Elizabeth Catlett, the much-revered sculptor who eventually gave up her American citizenship to live in Mexico and died recently at the age of 96, will be cremated in a private ceremony in her adopted country.
Catlett was best known for her depictions of strong Black women in her sculpture, prints, drawings and paintings. She was generally considered one of the most important African American artists of her time.
Born in Washington, D.C., on April 15, 1915, she was the youngest of three children. Her father, John Catlett, who had taught at Tuskegee Institute in Tuskegee, Ala., and in the Washington school system, died before she was born. Her mother, Mary, was a truant officer. Like her father, Catlett also became an educator, and would remain so for much of her life.
Out of high school, Catlett won a scholarship to Carnegie Institute of Technology in Pittsburgh, but the school refused to honor it when it was discovered that she was Black. Instead, she enrolled at Howard University in her hometown. After her first semester, she was awarded a full scholarships to complete her studies. She graduated with a honors and a bachelor’s degree in art.
She then studied under popular artist Grant Wood at the University of Iowa, where she was awarded a masters of fine arts degree.
After earning her master’s degree, she went to New Orleans to teach at Dillard University. While at Dillard, the Delgado Museum of Art was having an exhibition of the works of artist Pablo Picasso. Catlett desperately wanted her students to see the exhibit, but the museum was in a park where Blacks were not allowed. Still, Catlett was able to arrange a visit on a day when the museum was not open to the public.

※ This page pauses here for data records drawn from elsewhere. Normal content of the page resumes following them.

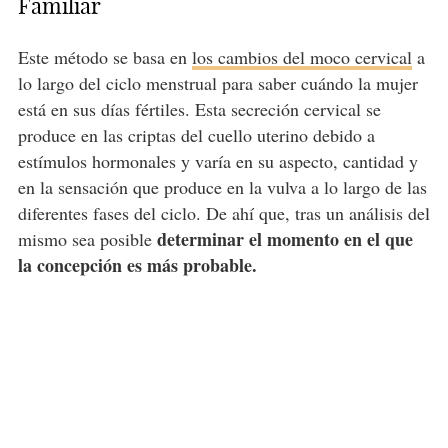
Familiar
Este método se basa en
los cambios del moco cervical
a
lo largo del ciclo menstrual para saber cuándo la mujer
está en sus días fértiles. Esta secreción cervical se
produce en las criptas del cuello uterino debido a
estímulos hormonales y varía en su aspecto, cantidad y
en la sensación que produce en la vulva a lo largo de las
diferentes fases del ciclo. De ahí que, tras un análisis del
determinar el momento en el que
mismo sea posible
la concepción es más probable.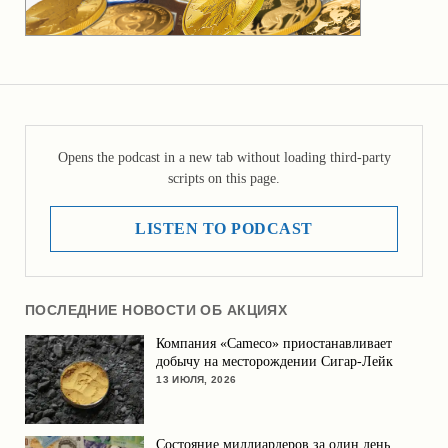
Opens the podcast in a new tab without loading third-party
scripts on this page.
LISTEN TO PODCAST
ПОСЛЕДНИЕ НОВОСТИ ОБ АКЦИЯХ
Компания «Cameco» приостанавливает
добычу на месторождении Сигар-Лейк
13 ИЮЛЯ, 2026
Состояние миллиардеров за один день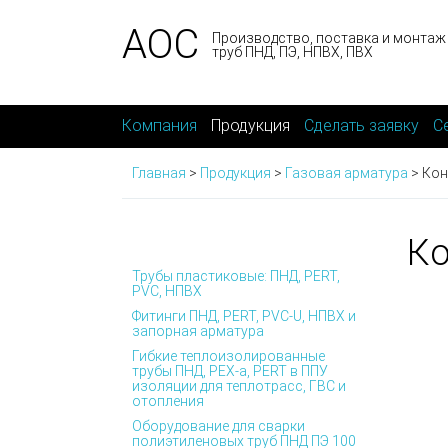
АОС
Производство, поставка и монтаж
труб ПНД, ПЭ, НПВХ, ПВХ
Компания
Продукция
Сделать заявку
С
Главная
>
Продукция
>
Газовая арматура
>
Кон
Ко
Трубы пластиковые: ПНД, PERT,
PVC, НПВХ
Фитинги ПНД, PERT, PVC-U, НПВХ и
запорная арматура
Гибкие теплоизолированные
трубы ПНД, PEX-а, PERT в ППУ
изоляции для теплотрасс, ГВС и
отопления
Оборудование для сварки
полиэтиленовых труб ПНД ПЭ 100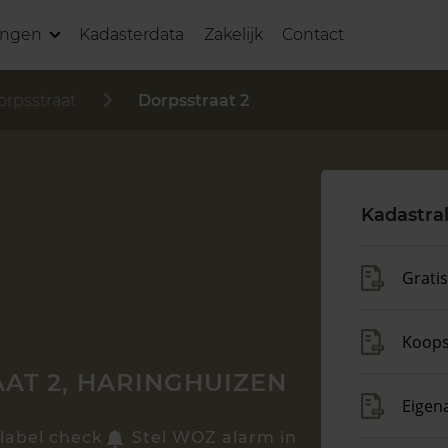
ingen
Kadasterdata
Zakelijk
Contact
orpsstraat
Dorpsstraat 2
Kadastra
Grati
Koop
AT 2, HARINGHUIZEN
Eigen
label check
Stel WOZ alarm in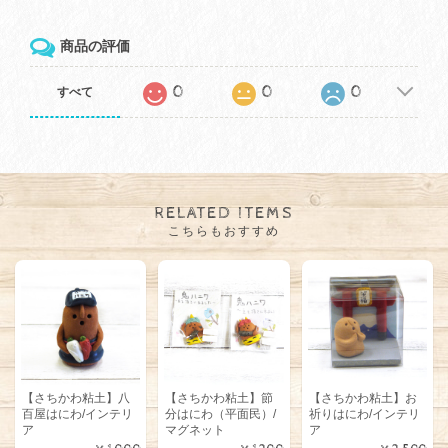
商品の評価
0
0
0
すべて
RELATED ITEMS
こちらもおすすめ
【さちかわ粘土】八
【さちかわ粘土】節
【さちかわ粘土】お
百屋はにわ/インテリ
分はにわ（平面民）/
祈りはにわ/インテリ
ア
マグネット
ア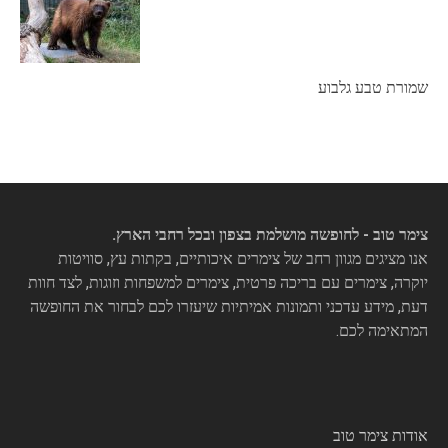
שמורת טבע גלבוע
צימר טוב - לחופשה מושלמת בצפון ובכל רחבי הארץ.
אנו מציגים מגוון רחב של צימרים איכותיים, בקתות עץ, סוויטות
יוקרה, צימרים עם בריכה פרטית, צימרים למשפחות וזוגות, לצד חוות
דעת, מידע עדכני ותמונות אמיתיות שיעזרו לכם לבחור את החופשה
המתאימה לכם.
אודות צימר טוב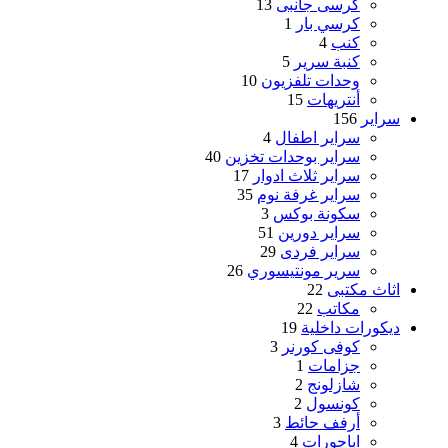
كرسى جانبى
13
كرسي بار
1
كنب
4
كنبة سرير
5
وحدات تلفزيون
10
أنتريهات
15
سراير
156
سراير اطفال
4
سراير بوحدات تخزين
40
سراير ثلاث ادوار
17
سراير غرفة نوم
35
سكونة بوكس
3
سراير دورين
51
سراير فردى
29
سرير مونتيسوري
26
اثاث مكتبى
22
مكاتب
22
ديكورات داخلية
19
كوفى كورنر
3
جزامات
1
شازلونج
2
كونسول
2
أرفف حائط
3
اباجورات
4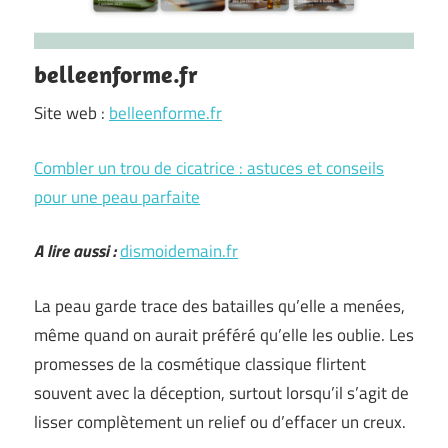
belleenforme.fr
Site web :
belleenforme.fr
Combler un trou de cicatrice : astuces et conseils
pour une peau parfaite
A lire aussi :
dismoidemain.fr
La peau garde trace des batailles qu’elle a menées,
même quand on aurait préféré qu’elle les oublie. Les
promesses de la cosmétique classique flirtent
souvent avec la déception, surtout lorsqu’il s’agit de
lisser complètement un relief ou d’effacer un creux.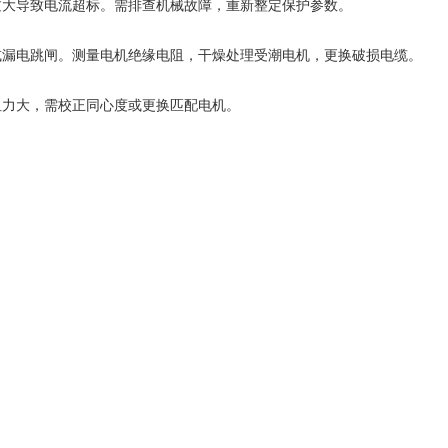
大导致电流超标。需排查机械故障，重新整定保护参数。
漏电跳闸。测量电机绝缘电阻，干燥处理受潮电机，更换破损电缆。
力大，需校正同心度或更换匹配电机。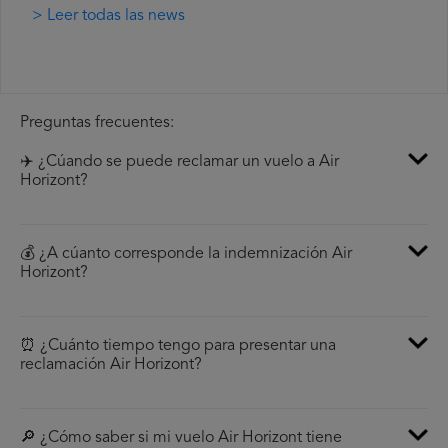
> Leer todas las news
Preguntas frecuentes:
✈️ ¿Cúando se puede reclamar un vuelo a Air
Horizont?
💰 ¿A cúanto corresponde la indemnización Air
Horizont?
⏰ ¿Cuánto tiempo tengo para presentar una
reclamación Air Horizont?
🔎 ¿Cómo saber si mi vuelo Air Horizont tiene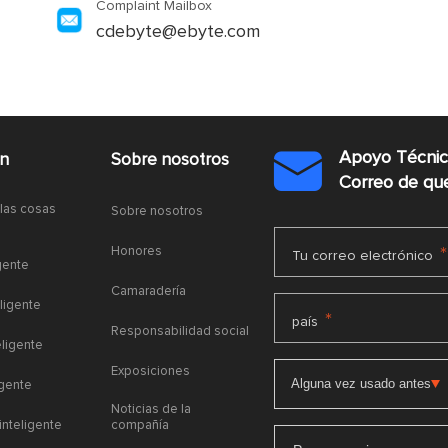
Complaint Mailbox
cdebyte@ebyte.com
Apoyo Técni
ón
Sobre nosotros

Correo de q
 las cosas
Sobre nosotros
Honores
*
Tu correo electrónico
gente
Camaradería
ligente
*
país
Responsabilidad social
eligente
Exposiciones
igente
Noticias de la
 inteligente
compañía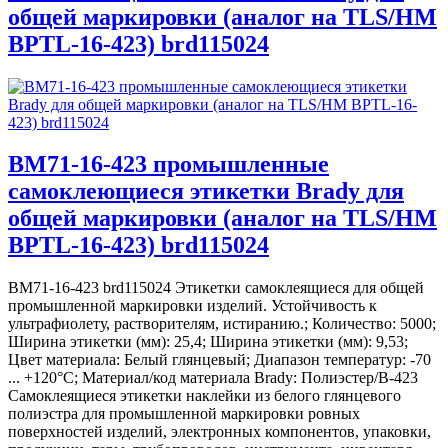
общей маркировки (аналог на TLS/HM
BPTL-16-423) brd115024
BM71-16-423 промышленные
самоклеющиеся этикетки Brady для
общей маркировки (аналог на TLS/HM
BPTL-16-423) brd115024
BM71-16-423 brd115024 Этикетки самоклеящиеся для общей
промышленной маркировки изделий. Устойчивость к
ультрафиолету, растворителям, истиранию.; Количество: 5000;
Ширина этикетки (мм): 25,4; Ширина этикетки (мм): 9,53;
Цвет материала: Белый глянцевый; Диапазон температур: -70
... +120°С; Материал/код материала Brady: Полиэстер/В-423
Самоклеящиеся этикетки наклейки из белого глянцевого
полиэстра для промышленной маркировки ровных
поверхностей изделий, электронных компонентов, упаковки,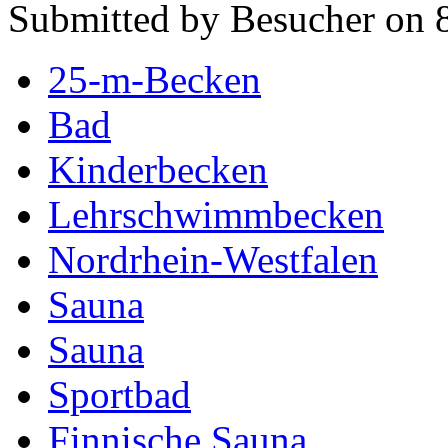
Submitted by Besucher on 8
25-m-Becken
Bad
Kinderbecken
Lehrschwimmbecken
Nordrhein-Westfalen
Sauna
Sauna
Sportbad
Finnische Sauna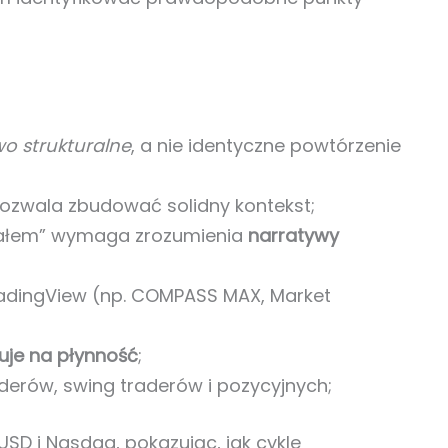
o strukturalne
, a nie identyczne powtórzenie
ozwala zbudować solidny kontekst;
rwałem” wymaga zrozumienia
narratywy
TradingView (np. COMPASS MAX, Market
uje na płynność
;
derów, swing traderów i pozycyjnych;
USD i Nasdaq, pokazując, jak cykle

“It was my first time meeting a real aggressive woman in my life,” artist-historian Samella Lewis, who was a student of Catlett’s at that time, told the Washington Post.
(Lewis went on to make her own mark on both art and art education. She has worked as professor of art history at Scripps College in Claremont, becoming the college’s first tenured African American professor. She also helped to found the Museum of African American Art in Los Angeles in 1976 and established the scholarly journal International Review of African-American Art that same year, according to The History Makers website.)
While studying at the Art Institute of Chicago, Catlett met and married artist Charles W. White in the early 1940s. White would go on to international fame. His realistic drawings and paintings would most often depict Blacks of spirituality and nobility. However, the marriage lasted but five years, ending shortly after the two traveled to Mexico.
Catlett’s art always maintained a strong commitment to justice and social change.
“Like other artists and activists, Ms. Catlett felt the political tensions of the McCarthy years,” said the New York Times. “The TGP [Taller de Grafica Popular, an art collective in Mexico that supported populist causes] was thought to have ties with the Communist Party; Ms. Catlett never joined the party, but White, her first husband had been a member, and she was closely watched by the United States Embassy.”
“In 1949, she was arrested, along with other expatriates, during a railroad workers’ strike in Mexico City. Eventually she gave up her American citizenship and was declared an undesirable alien by the State Department,” said the Times.
Catlett is survived by her three sons, all by her second husband, artist Francisco Mora, who died in 2002.